■ Exercise instructions ■
On how many lines of these entries does the word "corners" occur? State the number alone.

━━━━━━━━━━━━━━━━━━━━

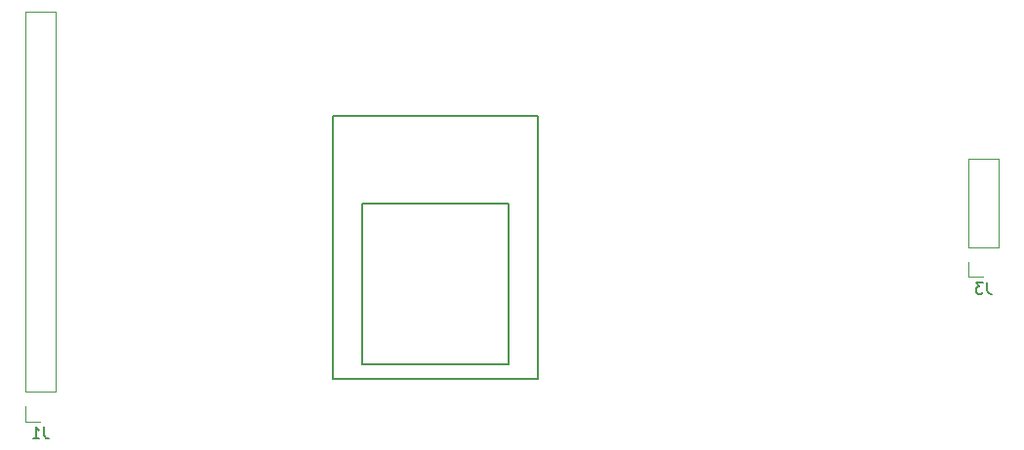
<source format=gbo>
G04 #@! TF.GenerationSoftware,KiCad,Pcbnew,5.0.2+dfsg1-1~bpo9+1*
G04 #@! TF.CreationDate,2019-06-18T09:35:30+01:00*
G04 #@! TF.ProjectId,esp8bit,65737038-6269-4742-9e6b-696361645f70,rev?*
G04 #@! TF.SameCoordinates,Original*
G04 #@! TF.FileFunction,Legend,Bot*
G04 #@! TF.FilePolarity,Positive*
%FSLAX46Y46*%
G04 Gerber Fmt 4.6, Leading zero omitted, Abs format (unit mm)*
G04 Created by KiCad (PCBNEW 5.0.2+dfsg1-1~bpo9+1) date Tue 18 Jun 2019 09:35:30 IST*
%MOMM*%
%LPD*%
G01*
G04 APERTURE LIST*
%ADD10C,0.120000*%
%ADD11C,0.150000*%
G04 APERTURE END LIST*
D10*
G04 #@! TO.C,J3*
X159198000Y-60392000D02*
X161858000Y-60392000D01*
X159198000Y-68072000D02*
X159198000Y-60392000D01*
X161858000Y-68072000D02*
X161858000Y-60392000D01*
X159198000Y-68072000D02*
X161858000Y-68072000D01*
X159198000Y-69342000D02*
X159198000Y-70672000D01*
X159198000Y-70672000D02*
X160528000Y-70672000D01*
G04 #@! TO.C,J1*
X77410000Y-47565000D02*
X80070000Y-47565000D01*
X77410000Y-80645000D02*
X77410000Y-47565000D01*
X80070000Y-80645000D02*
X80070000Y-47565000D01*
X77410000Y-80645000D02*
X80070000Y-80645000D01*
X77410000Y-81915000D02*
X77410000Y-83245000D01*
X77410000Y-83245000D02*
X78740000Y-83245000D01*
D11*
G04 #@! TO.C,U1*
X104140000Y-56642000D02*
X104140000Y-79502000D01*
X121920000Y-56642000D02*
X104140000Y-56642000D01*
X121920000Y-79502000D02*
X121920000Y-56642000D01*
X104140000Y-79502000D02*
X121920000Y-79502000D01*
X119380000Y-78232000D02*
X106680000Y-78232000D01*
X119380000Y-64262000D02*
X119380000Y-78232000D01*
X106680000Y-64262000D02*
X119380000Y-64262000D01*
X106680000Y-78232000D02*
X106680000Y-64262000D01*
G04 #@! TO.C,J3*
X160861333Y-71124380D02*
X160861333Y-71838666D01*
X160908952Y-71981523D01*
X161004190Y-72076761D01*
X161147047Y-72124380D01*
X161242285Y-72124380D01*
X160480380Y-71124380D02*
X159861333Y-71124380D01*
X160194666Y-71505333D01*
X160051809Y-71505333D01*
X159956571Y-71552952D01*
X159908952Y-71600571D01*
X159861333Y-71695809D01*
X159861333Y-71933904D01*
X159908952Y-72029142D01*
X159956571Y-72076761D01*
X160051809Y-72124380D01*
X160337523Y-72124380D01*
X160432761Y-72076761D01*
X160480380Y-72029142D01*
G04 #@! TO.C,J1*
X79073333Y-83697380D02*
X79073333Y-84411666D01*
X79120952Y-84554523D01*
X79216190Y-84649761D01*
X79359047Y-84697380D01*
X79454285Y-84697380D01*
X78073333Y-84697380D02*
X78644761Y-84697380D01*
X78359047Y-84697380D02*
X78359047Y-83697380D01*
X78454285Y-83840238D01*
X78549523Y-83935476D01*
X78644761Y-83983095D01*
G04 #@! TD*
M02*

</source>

━━━━━━━━━━━━━━━━━━━━

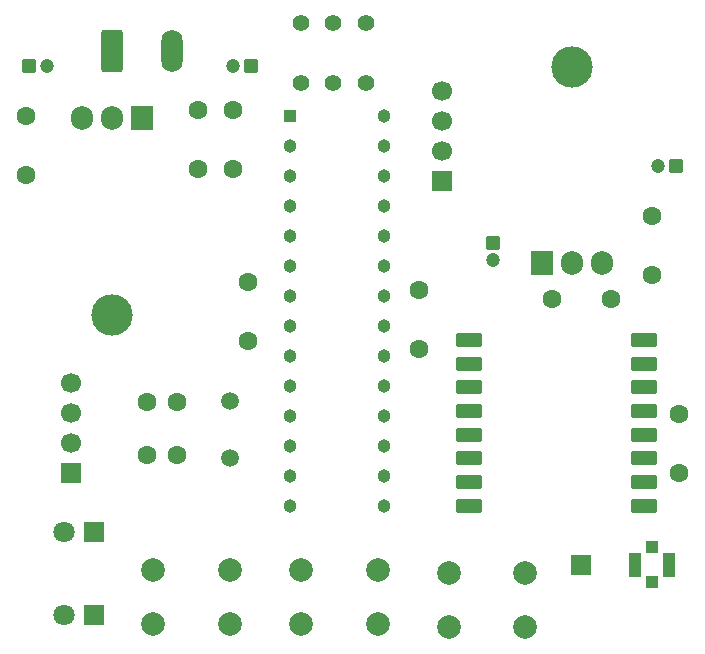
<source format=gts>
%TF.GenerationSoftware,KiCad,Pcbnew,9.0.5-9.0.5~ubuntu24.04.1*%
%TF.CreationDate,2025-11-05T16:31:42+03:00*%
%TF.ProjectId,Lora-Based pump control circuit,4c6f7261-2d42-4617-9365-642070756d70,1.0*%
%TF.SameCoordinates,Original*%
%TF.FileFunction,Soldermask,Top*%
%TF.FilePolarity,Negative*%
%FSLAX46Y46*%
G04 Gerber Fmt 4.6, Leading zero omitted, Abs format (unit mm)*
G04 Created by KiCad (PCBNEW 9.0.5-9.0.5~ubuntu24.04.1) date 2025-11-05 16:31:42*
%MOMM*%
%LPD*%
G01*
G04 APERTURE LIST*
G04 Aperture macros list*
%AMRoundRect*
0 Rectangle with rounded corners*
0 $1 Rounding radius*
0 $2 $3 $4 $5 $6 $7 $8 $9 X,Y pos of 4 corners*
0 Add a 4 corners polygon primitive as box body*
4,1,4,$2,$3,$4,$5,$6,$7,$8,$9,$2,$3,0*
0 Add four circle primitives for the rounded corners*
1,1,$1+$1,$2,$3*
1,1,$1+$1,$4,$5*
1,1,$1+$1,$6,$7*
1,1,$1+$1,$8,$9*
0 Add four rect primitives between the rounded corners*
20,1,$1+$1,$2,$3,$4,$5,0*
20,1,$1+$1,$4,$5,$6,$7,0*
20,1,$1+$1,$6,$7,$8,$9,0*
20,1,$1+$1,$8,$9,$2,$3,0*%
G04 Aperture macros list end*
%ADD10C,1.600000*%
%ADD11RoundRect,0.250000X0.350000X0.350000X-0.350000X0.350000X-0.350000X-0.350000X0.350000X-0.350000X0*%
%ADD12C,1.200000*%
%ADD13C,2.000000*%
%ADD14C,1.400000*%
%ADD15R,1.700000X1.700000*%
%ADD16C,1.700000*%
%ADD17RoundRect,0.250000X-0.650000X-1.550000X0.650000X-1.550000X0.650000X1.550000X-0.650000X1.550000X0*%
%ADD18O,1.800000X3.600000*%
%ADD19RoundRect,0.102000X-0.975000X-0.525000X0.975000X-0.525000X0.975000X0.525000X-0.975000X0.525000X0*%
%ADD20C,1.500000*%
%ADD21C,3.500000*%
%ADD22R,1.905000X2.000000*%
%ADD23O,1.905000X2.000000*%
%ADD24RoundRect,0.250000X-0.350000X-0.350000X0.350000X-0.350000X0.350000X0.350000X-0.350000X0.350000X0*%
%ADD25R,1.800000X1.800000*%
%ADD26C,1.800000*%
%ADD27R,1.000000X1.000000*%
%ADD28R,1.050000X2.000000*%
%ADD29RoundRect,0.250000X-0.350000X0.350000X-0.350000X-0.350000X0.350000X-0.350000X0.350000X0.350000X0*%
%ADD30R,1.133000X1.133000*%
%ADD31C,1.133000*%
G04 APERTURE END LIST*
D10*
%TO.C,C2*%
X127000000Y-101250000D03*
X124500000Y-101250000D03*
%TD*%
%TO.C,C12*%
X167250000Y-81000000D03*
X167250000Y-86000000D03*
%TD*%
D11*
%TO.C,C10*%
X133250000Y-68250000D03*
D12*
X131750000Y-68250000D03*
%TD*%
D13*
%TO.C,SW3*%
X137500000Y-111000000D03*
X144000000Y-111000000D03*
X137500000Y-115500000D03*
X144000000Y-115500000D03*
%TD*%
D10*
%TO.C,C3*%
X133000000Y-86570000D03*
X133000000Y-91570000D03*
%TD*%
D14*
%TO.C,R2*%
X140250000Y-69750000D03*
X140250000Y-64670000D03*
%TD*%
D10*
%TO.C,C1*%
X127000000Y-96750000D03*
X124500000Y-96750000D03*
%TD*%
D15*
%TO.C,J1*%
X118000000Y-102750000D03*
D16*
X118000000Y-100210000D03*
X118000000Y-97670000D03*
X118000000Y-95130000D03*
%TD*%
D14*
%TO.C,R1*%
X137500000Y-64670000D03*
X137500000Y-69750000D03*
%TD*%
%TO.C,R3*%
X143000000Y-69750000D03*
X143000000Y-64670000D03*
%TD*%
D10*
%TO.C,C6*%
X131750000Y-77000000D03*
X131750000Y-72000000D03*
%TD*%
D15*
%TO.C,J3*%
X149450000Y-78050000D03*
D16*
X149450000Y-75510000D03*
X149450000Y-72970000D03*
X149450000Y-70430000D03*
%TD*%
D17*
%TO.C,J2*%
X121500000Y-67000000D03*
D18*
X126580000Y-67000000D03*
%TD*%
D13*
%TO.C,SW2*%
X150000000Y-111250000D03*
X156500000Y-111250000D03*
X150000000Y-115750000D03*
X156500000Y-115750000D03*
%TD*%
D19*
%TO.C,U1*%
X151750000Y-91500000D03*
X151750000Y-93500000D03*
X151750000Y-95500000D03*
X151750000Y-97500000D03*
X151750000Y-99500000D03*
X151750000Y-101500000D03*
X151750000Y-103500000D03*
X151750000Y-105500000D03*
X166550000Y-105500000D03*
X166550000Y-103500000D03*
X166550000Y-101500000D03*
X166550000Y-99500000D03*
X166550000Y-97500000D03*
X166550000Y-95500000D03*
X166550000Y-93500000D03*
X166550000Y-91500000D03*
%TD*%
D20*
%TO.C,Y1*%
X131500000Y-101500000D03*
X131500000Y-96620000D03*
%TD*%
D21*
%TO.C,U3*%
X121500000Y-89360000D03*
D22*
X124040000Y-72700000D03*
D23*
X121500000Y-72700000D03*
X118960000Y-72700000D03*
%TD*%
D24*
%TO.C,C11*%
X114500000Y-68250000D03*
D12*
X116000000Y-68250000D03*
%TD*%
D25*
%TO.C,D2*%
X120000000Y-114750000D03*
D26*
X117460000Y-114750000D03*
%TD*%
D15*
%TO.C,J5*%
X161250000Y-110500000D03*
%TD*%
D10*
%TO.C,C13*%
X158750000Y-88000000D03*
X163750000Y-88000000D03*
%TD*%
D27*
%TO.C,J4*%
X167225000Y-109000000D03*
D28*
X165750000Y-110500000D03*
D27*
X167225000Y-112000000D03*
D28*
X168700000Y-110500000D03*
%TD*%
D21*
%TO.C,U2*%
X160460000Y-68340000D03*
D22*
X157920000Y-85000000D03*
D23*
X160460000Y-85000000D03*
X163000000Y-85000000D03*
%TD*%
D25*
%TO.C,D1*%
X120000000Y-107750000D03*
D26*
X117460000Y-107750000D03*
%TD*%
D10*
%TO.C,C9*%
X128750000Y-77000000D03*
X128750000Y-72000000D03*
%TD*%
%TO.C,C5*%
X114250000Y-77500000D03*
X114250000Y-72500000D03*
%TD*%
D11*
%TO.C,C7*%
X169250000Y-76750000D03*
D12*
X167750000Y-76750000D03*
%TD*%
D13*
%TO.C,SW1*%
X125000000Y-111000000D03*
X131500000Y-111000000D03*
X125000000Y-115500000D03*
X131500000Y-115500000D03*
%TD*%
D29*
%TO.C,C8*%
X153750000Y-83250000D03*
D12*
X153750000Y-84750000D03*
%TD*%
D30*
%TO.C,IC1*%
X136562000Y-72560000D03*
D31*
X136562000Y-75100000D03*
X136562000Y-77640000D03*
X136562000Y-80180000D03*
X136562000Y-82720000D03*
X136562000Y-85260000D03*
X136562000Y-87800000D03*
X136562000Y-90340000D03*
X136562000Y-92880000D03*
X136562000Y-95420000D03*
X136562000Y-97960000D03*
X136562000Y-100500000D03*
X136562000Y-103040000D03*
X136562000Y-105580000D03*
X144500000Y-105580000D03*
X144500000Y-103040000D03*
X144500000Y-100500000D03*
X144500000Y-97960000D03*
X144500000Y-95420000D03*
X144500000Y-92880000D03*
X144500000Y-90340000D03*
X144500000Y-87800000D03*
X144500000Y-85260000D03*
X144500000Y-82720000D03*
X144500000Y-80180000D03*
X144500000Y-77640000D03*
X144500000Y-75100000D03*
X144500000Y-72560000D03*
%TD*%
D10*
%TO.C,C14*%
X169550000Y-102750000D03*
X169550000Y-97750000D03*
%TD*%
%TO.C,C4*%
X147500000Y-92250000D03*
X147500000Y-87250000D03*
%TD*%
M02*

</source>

━━━━━━━━━━━━━━━━━━━━

■ Task output ■
5